• [Aim of the task]:
All that is needed is each line of the entries holding the word "found", copied as it stands.

• [Data to use]:
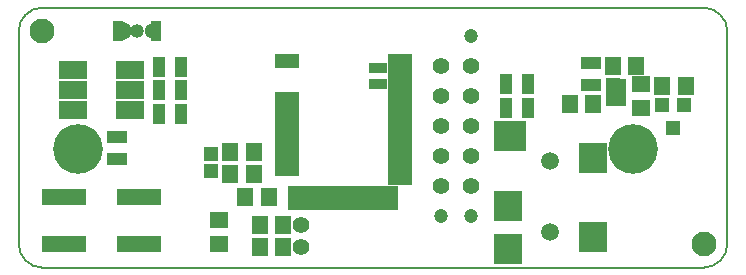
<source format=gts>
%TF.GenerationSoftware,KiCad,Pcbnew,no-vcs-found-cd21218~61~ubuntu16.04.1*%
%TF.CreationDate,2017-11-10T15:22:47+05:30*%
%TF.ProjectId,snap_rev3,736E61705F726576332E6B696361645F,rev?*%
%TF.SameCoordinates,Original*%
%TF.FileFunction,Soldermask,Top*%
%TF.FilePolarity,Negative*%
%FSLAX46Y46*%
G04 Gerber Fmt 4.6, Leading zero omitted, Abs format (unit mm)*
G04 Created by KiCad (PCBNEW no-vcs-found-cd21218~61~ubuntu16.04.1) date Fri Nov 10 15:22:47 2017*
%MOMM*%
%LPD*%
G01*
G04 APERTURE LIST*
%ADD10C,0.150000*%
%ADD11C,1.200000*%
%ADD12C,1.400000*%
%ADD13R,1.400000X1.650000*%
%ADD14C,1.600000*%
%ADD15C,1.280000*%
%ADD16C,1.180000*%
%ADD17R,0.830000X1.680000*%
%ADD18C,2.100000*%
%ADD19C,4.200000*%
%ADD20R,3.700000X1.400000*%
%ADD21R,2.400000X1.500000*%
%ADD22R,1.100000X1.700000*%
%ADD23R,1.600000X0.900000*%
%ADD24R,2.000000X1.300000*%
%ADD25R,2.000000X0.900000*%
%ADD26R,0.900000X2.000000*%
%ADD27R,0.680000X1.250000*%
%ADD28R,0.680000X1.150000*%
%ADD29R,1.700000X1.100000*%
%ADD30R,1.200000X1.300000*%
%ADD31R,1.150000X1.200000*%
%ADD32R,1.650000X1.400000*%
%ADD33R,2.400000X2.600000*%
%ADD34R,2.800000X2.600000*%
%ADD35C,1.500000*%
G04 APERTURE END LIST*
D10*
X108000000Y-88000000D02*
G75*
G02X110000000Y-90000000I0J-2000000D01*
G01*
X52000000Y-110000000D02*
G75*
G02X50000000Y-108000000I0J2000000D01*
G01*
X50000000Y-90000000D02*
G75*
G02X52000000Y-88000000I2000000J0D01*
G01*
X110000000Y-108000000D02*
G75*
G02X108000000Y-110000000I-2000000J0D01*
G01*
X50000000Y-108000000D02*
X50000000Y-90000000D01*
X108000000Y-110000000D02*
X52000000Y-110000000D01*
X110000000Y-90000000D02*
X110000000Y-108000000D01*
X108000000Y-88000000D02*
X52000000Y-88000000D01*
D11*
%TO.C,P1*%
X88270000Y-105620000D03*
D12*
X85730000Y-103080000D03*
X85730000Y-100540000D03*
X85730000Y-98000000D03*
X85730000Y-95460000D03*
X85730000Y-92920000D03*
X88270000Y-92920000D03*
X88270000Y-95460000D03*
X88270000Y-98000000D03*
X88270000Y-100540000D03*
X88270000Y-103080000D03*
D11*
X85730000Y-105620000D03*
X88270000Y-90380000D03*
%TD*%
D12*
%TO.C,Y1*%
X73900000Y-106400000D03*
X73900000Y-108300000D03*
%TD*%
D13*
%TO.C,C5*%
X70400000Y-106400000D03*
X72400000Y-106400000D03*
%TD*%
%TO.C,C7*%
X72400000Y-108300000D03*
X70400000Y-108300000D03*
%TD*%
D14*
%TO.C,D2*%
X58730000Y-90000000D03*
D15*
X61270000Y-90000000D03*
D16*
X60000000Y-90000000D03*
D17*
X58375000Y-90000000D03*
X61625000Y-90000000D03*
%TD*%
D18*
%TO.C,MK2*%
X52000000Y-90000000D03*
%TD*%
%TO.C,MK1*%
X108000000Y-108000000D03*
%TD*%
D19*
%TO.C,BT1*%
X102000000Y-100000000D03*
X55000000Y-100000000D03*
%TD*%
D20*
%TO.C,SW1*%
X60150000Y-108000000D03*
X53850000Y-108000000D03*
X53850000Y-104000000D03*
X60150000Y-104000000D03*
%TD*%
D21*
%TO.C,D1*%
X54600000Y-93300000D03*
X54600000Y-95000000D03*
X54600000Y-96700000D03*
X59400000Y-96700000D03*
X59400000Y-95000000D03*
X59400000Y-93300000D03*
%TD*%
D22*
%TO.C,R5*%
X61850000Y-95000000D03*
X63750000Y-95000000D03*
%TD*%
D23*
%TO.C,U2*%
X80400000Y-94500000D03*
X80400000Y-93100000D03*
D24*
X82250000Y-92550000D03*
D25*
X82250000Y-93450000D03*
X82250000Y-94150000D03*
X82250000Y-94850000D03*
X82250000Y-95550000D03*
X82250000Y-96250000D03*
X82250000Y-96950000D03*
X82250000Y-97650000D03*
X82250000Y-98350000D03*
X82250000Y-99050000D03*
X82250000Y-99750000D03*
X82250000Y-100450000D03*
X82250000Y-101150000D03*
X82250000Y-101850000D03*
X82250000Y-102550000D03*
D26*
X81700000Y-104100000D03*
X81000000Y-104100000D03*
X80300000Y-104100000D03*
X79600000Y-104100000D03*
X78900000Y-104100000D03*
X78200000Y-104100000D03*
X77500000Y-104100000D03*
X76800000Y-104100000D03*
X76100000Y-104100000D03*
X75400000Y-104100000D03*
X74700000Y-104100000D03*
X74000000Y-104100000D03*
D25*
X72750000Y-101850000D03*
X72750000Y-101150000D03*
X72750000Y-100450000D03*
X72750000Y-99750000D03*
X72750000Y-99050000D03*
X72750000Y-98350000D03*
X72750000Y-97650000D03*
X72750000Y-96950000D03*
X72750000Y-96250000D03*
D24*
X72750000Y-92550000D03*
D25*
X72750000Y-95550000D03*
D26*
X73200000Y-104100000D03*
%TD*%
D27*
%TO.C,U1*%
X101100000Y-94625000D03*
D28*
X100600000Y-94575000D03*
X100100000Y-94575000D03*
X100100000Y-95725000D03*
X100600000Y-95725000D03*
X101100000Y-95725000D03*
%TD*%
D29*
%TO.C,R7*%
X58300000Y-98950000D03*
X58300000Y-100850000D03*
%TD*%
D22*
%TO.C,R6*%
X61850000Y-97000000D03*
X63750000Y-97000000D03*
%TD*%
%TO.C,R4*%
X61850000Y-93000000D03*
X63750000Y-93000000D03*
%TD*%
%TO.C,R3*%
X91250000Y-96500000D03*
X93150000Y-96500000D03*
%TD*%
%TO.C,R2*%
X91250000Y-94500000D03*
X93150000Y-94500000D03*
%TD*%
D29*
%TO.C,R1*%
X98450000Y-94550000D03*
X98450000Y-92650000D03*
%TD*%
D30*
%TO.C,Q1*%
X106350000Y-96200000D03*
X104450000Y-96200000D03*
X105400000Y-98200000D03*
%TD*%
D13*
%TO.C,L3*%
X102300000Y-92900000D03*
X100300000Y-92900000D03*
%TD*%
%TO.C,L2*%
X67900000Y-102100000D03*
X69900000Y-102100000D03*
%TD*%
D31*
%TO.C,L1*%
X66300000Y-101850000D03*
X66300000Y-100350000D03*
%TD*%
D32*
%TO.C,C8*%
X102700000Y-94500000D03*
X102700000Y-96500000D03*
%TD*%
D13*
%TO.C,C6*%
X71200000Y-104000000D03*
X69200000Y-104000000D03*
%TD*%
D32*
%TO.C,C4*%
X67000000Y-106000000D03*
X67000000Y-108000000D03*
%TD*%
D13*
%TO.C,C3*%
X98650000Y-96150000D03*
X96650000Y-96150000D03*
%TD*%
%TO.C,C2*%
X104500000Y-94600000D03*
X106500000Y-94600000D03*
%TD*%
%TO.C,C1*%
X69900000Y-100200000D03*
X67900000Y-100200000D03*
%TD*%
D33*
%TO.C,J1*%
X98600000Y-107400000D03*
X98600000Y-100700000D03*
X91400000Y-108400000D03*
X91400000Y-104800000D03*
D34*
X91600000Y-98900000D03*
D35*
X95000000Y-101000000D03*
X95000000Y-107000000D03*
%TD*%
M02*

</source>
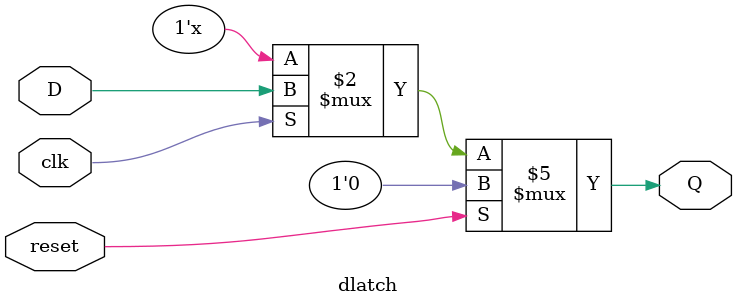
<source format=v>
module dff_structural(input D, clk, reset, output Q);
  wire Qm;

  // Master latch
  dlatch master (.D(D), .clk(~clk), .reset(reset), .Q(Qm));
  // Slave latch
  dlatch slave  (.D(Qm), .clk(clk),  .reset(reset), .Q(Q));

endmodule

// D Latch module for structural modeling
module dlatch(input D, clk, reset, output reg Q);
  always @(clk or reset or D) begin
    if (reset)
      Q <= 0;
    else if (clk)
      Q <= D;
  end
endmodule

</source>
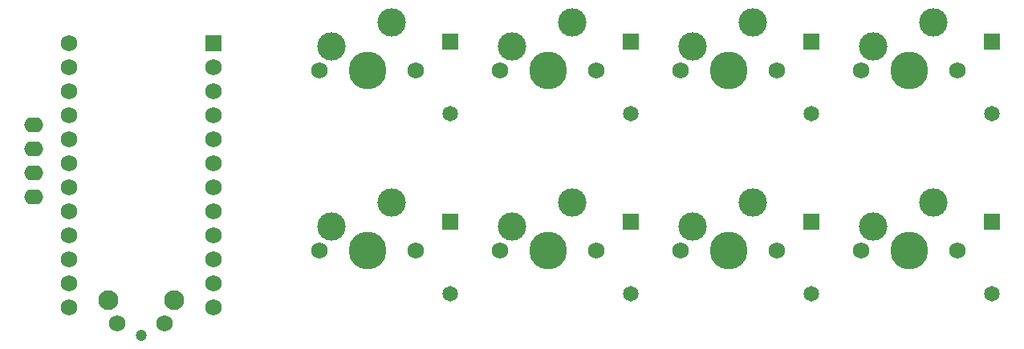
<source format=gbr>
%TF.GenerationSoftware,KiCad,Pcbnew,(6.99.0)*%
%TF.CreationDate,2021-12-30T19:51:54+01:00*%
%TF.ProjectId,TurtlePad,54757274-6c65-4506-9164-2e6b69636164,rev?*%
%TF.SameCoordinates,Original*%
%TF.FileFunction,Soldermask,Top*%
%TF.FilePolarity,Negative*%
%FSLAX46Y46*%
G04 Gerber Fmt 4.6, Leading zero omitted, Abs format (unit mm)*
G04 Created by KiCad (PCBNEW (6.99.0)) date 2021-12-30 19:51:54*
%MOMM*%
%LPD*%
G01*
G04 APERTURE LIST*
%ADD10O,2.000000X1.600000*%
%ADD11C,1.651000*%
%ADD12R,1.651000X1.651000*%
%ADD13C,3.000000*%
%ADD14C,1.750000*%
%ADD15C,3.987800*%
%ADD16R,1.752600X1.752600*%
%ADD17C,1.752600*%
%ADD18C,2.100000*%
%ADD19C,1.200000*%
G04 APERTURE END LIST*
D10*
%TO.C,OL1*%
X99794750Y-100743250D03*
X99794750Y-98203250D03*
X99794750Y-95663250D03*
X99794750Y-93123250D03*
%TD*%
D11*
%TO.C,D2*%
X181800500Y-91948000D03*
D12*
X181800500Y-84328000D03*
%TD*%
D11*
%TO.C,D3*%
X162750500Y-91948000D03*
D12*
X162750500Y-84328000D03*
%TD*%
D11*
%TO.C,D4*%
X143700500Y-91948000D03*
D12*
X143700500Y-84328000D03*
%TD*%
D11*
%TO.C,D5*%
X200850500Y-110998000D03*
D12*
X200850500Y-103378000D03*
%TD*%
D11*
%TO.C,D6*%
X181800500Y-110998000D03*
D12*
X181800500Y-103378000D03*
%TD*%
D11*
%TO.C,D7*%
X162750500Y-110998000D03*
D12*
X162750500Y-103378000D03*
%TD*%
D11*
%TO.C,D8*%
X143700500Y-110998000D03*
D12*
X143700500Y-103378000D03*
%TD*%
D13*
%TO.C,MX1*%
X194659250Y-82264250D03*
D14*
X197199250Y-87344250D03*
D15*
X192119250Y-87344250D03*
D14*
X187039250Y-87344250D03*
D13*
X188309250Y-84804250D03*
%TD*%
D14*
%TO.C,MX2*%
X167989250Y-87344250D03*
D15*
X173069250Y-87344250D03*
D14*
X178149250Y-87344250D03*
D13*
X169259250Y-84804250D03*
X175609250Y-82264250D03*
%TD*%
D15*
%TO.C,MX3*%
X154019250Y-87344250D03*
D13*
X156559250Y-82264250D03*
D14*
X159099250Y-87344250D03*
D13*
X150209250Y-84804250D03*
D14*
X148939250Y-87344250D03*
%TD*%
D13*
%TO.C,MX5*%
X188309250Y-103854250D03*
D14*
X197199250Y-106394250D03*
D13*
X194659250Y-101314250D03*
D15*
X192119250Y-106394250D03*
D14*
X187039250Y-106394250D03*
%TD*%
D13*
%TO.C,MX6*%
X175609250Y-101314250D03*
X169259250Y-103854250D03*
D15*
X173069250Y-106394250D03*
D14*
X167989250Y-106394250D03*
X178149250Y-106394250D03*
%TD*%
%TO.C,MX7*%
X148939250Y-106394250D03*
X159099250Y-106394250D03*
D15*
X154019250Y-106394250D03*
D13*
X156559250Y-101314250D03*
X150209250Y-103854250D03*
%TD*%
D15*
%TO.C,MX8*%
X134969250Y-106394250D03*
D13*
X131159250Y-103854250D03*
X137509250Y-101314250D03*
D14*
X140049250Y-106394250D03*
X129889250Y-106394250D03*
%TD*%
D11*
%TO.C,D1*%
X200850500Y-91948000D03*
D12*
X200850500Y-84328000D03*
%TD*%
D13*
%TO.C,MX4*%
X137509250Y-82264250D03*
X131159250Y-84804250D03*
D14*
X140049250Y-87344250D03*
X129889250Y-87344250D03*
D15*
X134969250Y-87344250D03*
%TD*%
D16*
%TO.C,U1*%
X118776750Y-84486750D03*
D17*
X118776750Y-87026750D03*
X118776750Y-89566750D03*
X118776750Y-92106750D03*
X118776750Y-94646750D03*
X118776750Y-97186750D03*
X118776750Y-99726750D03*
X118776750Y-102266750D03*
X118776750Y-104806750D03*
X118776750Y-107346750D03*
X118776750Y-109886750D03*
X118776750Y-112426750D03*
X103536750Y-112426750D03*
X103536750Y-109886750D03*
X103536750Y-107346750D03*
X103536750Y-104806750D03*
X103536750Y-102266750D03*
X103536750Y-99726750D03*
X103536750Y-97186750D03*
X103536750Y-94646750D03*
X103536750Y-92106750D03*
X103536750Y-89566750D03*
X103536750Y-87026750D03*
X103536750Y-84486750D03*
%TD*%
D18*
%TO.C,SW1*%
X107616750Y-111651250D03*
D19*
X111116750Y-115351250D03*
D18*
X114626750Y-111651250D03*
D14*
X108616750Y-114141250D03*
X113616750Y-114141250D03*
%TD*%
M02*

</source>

• [Solution to the exercise]:
%TF.GenerationSoftware,KiCad,Pcbnew,no-vcs-found-cd21218~61~ubuntu16.04.1*%
G04 Created by KiCad (PCBNEW no-vcs-found-cd21218~61~ubuntu16.04.1) date Fri Nov 10 15:22:47 2017*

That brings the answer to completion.